What the exercise asks -
Retype the stretch of the manuscript preparation guidelines below from "Unless governed by" through "in quoted matter." word for word.

Preparing an Accepted Manuscript for Publication
For general questions of style, please use The Chicago Manual of Style, 16th ed. (Chicago: University of Chicago Press, 2010). For spelling, refer to Webster’s Third New International Dictionary or Webster’s Fourth.
The title of the article may be no longer than eighty-five characters, including the subtitle.
Double-space ALL copy: text, quotations, endnotes, captions, bibliography, abstract, author’s biographical statement. Use 12-point Times New Roman type for all elements. Use italic type for words to be set in italics. Do not use boldface or other sizes or styles or font. Number all pages. Begin each section or element (text, endnotes, etc.) on a new page. Do not break words (hyphenate) at ends of lines. Do not justify the right margin.
Notes should be numbered consecutively and submitted as endnotes, not footnotes. Captions should also be on separate pages, double-spaced. Endnote reference numbers in the text should use superscript figures placed after punctuation.
Quotations must be absolutely accurate and carefully transcribed. An ellipsis (three spaced dots) indicates words dropped within a sentence. A period and three spaced dots indicates a deletion between sentences.
Unless governed by fair use, authors must obtain permission to quote published material.
If you are responsible for some of the translations, add at the head of the notes: “Unless otherwise indicated, translations are mine.”
Foreign-language quotations in both text and notes should be translated into English, unless the significance of the quotation will be lost. The original text may be included in a note if it is unpublished, difficult to access, or of philological relevance to the article.
“Emphasis added” indicates your italicization in quoted matter.

Entries shown -
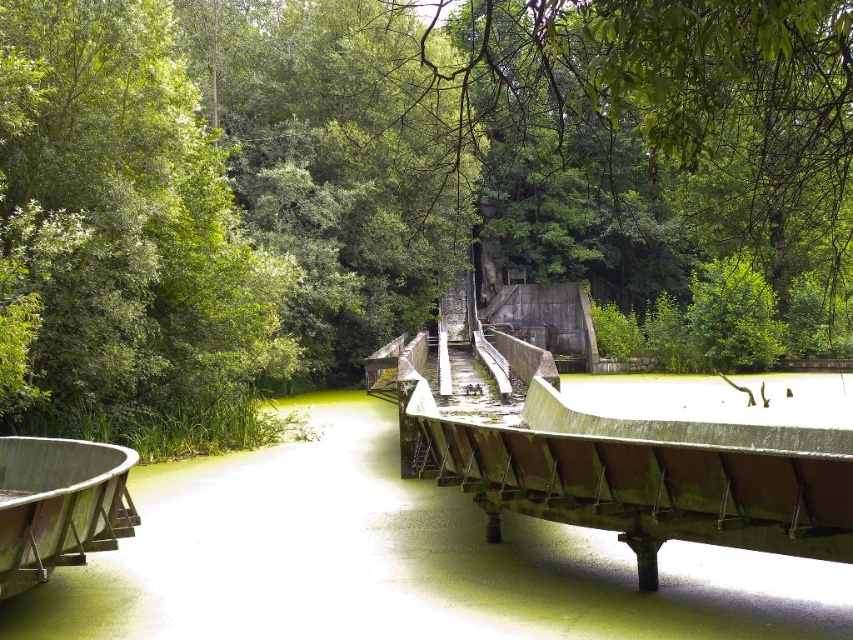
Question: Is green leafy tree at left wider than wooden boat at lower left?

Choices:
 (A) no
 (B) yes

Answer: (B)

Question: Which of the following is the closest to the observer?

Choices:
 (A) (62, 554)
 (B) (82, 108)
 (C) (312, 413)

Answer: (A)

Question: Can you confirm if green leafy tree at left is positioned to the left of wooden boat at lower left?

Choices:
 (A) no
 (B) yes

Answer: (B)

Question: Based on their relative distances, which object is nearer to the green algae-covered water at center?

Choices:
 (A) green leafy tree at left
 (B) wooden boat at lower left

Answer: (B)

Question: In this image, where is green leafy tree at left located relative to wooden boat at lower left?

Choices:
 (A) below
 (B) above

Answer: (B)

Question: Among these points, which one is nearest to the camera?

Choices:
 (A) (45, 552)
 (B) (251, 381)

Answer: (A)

...

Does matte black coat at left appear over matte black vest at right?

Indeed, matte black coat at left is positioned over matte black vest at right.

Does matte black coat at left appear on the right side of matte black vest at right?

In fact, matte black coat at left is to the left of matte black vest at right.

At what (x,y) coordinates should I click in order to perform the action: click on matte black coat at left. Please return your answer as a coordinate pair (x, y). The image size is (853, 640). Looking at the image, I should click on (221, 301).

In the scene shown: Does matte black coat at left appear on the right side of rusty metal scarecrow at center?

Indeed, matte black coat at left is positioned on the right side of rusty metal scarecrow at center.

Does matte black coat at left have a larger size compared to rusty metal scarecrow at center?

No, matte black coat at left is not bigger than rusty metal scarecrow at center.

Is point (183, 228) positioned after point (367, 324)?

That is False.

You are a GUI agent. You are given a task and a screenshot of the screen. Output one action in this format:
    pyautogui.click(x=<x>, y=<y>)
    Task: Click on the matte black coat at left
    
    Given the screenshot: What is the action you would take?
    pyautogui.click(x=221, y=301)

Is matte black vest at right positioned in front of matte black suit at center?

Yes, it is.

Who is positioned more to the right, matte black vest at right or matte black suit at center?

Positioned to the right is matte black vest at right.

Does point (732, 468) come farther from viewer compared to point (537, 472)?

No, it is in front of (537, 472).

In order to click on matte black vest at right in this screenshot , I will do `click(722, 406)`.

Response area -
Unless governed by fair use, authors must obtain permission to quote published material.
If you are responsible for some of the translations, add at the head of the notes: “Unless otherwise indicated, translations are mine.”
Foreign-language quotations in both text and notes should be translated into English, unless the significance of the quotation will be lost. The original text may be included in a note if it is unpublished, difficult to access, or of philological relevance to the article.
“Emphasis added” indicates your italicization in quoted matter.